#### Consegna:
Puoi proseguire il testo sulle vittime militari e civili delle guerre, riprendendo subito dopo la sua ultima frase?

#### Estratto della pagina:
Militari e civili vittime delle guerre

Militari e civili vittime delle guerre

Bombardamenti, sparatorie, rivolte: questi i protagonisti delle guerre.

Giovani militari di nazioni diverse che si scontrano per difendere chi l’una e chi l’altra “fazione”. Una modalità poco ortodossa per “risolvere” problematiche che attraverso gli accordi verbali o contrattuali non si riescono a chiarire.

Ogni anno milioni di militari perdono la vita per difendere la propria patria e quella degli alleati. Giovani e meno giovani che hanno scelto di servire il loro paese anche a costo della vita, muoiono.

Triste tutto ciò, crudele, difficile da accettare per i cari dei membri dell’esercito.

Ma sono solo i soldati che rischiano la vita durante le guerre?

I dati parlano chiaro: il numero dei civili coinvolti negli scontri a fuoco, durante i bombardamenti sono davvero tantissimi. Uomini che rimangono senza arti, bambini uccisi, gente che rimane inferma, famiglie sterminate. E qual’ è la motivazione della loro morte? Solo quella di appartenere ad un popolo, il cui Governo è in guerra con un altro paese. Un bambino di 10 anni ha colpa se Gheddafi non rispetta certe regole? Una mamma che accudisce i suoi figli può pagare con la vita il cattivo comportamento del suo Capo di Stato?

Record archiviati
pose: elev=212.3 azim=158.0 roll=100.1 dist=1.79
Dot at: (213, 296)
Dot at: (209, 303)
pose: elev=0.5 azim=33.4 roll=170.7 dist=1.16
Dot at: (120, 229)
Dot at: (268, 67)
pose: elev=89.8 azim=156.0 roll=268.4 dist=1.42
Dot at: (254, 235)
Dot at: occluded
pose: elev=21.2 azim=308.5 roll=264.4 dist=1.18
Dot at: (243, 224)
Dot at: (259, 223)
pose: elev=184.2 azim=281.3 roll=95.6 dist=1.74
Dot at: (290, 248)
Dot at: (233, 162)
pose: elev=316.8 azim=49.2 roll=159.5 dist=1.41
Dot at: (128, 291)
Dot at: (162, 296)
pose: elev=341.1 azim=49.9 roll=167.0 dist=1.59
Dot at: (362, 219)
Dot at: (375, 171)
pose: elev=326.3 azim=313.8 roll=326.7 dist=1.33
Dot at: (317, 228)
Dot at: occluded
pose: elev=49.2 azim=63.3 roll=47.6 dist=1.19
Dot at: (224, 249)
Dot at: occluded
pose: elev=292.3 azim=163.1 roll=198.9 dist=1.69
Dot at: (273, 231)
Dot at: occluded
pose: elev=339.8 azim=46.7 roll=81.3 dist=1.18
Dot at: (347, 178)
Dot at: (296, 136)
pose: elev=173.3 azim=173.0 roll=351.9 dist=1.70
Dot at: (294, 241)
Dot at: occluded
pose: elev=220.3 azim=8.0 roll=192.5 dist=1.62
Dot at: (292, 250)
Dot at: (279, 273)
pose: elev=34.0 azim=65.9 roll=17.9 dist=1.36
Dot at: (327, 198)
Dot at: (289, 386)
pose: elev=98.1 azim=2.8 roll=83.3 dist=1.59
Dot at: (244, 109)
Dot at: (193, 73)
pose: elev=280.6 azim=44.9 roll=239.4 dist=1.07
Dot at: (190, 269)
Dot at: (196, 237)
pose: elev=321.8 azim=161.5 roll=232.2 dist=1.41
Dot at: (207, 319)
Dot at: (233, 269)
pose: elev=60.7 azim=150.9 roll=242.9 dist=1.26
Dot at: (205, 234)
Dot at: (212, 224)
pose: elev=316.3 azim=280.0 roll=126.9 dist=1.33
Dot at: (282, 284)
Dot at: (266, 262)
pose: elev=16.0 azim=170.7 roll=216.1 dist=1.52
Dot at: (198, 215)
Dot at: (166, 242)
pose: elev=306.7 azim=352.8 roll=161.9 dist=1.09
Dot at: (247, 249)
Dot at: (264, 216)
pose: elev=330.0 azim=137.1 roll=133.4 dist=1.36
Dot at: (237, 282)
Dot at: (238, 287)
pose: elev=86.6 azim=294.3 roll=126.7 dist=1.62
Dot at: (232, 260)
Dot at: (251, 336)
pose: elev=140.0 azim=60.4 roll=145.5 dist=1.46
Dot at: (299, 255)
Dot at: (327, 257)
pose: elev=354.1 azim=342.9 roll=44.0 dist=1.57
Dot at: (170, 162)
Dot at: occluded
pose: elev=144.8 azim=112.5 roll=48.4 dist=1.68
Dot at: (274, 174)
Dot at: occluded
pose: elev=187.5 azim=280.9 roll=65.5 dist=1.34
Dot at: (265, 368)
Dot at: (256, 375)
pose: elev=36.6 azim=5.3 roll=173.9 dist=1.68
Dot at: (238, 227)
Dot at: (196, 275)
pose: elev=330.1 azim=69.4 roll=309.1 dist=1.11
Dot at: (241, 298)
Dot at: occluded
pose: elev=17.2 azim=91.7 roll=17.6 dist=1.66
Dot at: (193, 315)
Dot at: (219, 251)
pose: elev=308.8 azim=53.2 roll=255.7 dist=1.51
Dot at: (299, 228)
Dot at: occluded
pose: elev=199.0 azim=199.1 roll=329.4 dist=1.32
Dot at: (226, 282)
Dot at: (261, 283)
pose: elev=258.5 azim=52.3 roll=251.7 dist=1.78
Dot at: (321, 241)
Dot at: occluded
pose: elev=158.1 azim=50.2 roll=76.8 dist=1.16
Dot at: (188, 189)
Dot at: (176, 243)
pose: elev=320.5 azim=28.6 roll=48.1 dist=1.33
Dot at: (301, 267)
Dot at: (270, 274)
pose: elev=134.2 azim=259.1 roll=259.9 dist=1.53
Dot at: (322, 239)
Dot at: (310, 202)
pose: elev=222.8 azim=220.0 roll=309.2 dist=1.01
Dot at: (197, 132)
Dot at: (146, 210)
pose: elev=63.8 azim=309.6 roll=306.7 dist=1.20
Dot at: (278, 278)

#### Risposta finale:
Tante belle parole, i civili non devono essere toccati, e invece a causa di errori umani, ciò avviene ripetutamente.

L’uomo è un animale pensante, dotato di ragione. Se usasse queste doti nel modo giusto non avrebbe bisogno di ricorrere a certi “escamotage autolesionisti” per risolvere alcuni problemi.

E dopo questa semplice analisi sulla guerra concluderei con un’altrettanto semplice frase di circostanza che sembra banale ma che a mio parere non lo è affatto: “Peace and Love”.